• _TEXT_:
......
# SC Dispensary Bottle (Palmetto)



## Stewie Griffin (Feb 3, 2014)

Hello all, I happen to have a family heirloom passed down and was wondering what it could be worth/dated to?  I tried to get good pictures of various parts of the bottle.  I can't seem to find this bottle ANYWHERE.. I believe it is a quart size.  Also what does the "Dixie" mark mean?  The Dixie cross located below the Palmetto tree?  I noticed the top could be rare/something called a straight lip?  Thanks! 
	

	
	
		
		

		
			

















This last image, it has the stripe down the other side in the same way also.


----------



## cowseatmaize (Feb 3, 2014)

Welcome, stunning flask. I can't say I know much about them but about ¾ down HERE is a similar one. Quite rare from the comment.Nice photography also.Eric


----------



## Stewie Griffin (Feb 3, 2014)

Thanks Eric! I noticed that I cannot for the life of me find the quart sized one with the same type of opening.  The closest is this image from the site you linked me to that I had seen earlier and it's a 1/2 pint.


----------



## cowseatmaize (Feb 3, 2014)

That was the one, similar in style and lip and such, just a different size. If only a couple are known of that one with whiskey top maybe it's undocumented or maybe they're more common in quarts, IDK.There are collectors of SCD's as a specialty and books written about them as well.Stick around and see who else chimes.I look forward to the outcome.


----------



## Stewie Griffin (Feb 3, 2014)

cowseatmaize said:
			
		

> That was the one, similar in style and lip and such, just a different size. If only a couple are known of that one with whiskey top maybe it's undocumented or maybe they're more common in quarts, IDK.There are collectors of SCD's as a specialty and books written about them as well.Stick around and see who else chimes.I look forward to the outcome.



I bought that specialty book "The South Carolina Dispensary: A Bottle Collector's Atlas & History of the System" by Phillip Huggins; Just have to wait until it gets here in a couple days.  I do know that someone who already has the book has said it looks like it's noted in the book as extremely rare and possible worth a lot in the quart form; but I don't know until I see the image myself. The chances of this exact one being undocumented seem pretty good; and I thought I'd put it around various places with good pictures for archival/valuation ideas since I really can't find anything other than what you suggested and the image I referenced from it above. I happen to live in South Carolina and from what I understand back in the late 60's or earlier 70's people were offering big money for the bottle back then when it used to be on a shelf. (maybe its a local only thing?)  Something must be up with it and hopefully it can be really unique.  Tons of air bubbles all over it.. which definitely makes it cool.


----------



## cowseatmaize (Feb 3, 2014)
......
• _DATA EXTRACT_:

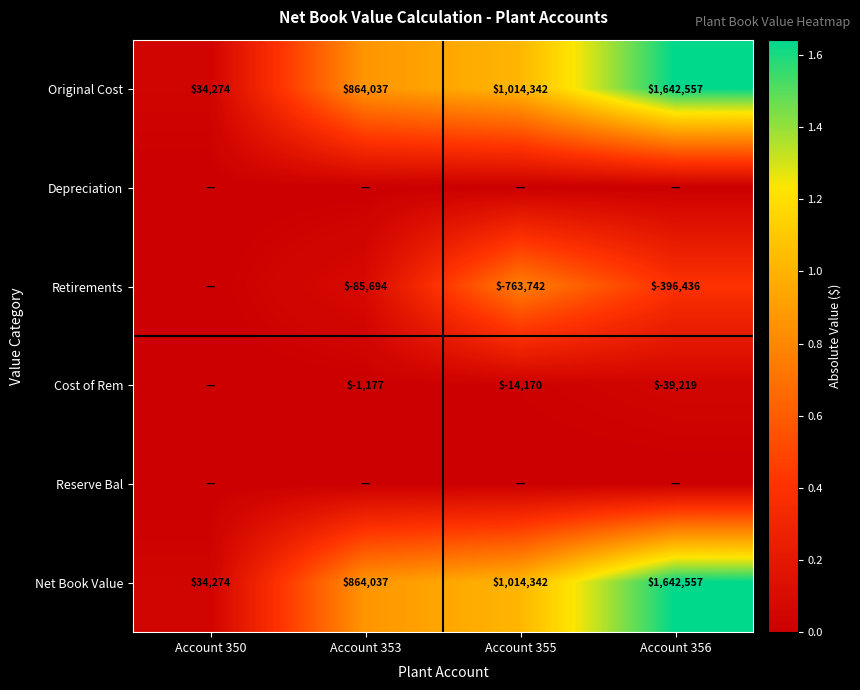

At which label is Original Cost closest to 838415?

Account 353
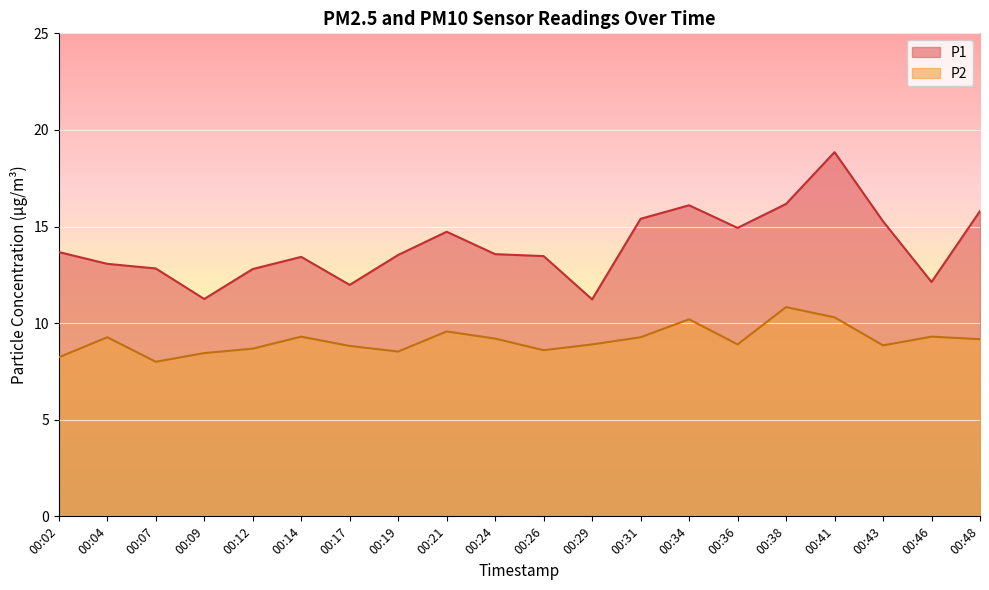

What is the sum of all P1 values?

280.2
......
• _WHAT YOU WILL DO_:
**a)** Answer these from the forum thread about the South Carolina Dispensary bottle:
(i) What size does the person with the heirloom believe the bottle is?
(ii) What size is the closest similar bottle found on the linked site?
(iii) Who wrote the specialty book the heirloom owner bought?
**b)** Carry on the forum thread about the South Carolina Dispensary bottle from the point where it stops.
You won't need the material for any of this.

• _ANSWERS TO EACH TASK_:
**a)**
(i) Quart size
(ii) 1/2 pint
(iii) Phillip Huggins

**b)**
Hey, you got me thinking! Now my brain hurts. []Anyway, I had a couple books in my cart so I added that too and finished. Not that I collect SCD's but I love to read about... well... stuff about bottles.I'm holding off on one still but I did order Glasshouses And Glass Manufacturers Of The Pittsburgh Region: 1795 - 1910 by Jay Hawkins with it.I like me books. This is a sampling but I need a wider shelf.


----------



## Stewie Griffin (Feb 3, 2014)

I picked up mine (last one) with Amazon Prime for $3.89 used.  I figured that was a great deal especially being from South Carolina and possibly being able to locate more under ground etc.


----------



## cowseatmaize (Feb 3, 2014)

You can't go wrong for $4. Mine was a little more but oh well, I've heard good thing about it.I never did sign up for prime, maybe I should look into that again.


----------



## Stewie Griffin (Feb 5, 2014)

Well, I got the book and it is indeed the one I was told about.  Extremely rare, 5 or so known from what I can gather. So now, I get to try and figure out what it's monetary value is to a collector vs. what i feel like its worth to me.  Since it's so rare; I have no idea where to start.


----------



## epackage (Feb 5, 2014)

Stewie Griffin said:
			
		

> Well, I got the book and it is indeed the one I was told about.  Extremely rare, 5 or so known from what I can gather. So now, I get to try and figure out what it's monetary value is to a collector vs. what i feel like its worth to me.  Since it's so rare; I have no idea where to start.


List it on Ebay starting at $9.99, make sure the description is well written and the title has all the keywords someone searching for this bottle can't miss. It's true value will be set by the market, and the market for these is large and strong...


----------



## glass man (Feb 6, 2014)

I saw a good many different ones of these at the Rome GEORGIA  Bottle Show..didn't pay much attention to them though..wish I had seen this before I went...would have some info on it for you. JAMIE


----------



## glass man (Feb 6, 2014)

WELCOME TO THE FORUM!! JAMIE


----------



## cowseatmaize (Feb 6, 2014)

"Extremely rare, 5 or so known" You got to keep in mind that was more than 15 years ago. Since then, you found one and who knows if there were more tuned up.


----------



## Stewie Griffin (Feb 6, 2014)

Good points guys. About the Ebay thing; I don't want to get stuck into a "have to sell" thing.  So I think I'll just keep it.  I sent a couple e-mails to some experts to see if they had any idea what it could possibly be worth to a collector.  I can't find any sold listings for the bottle on Ebay and all that stuff.


----------



## cowseatmaize (Feb 6, 2014)

Collectors like they're go with books too I guess. SOLD


----------



## glass man (Feb 8, 2014)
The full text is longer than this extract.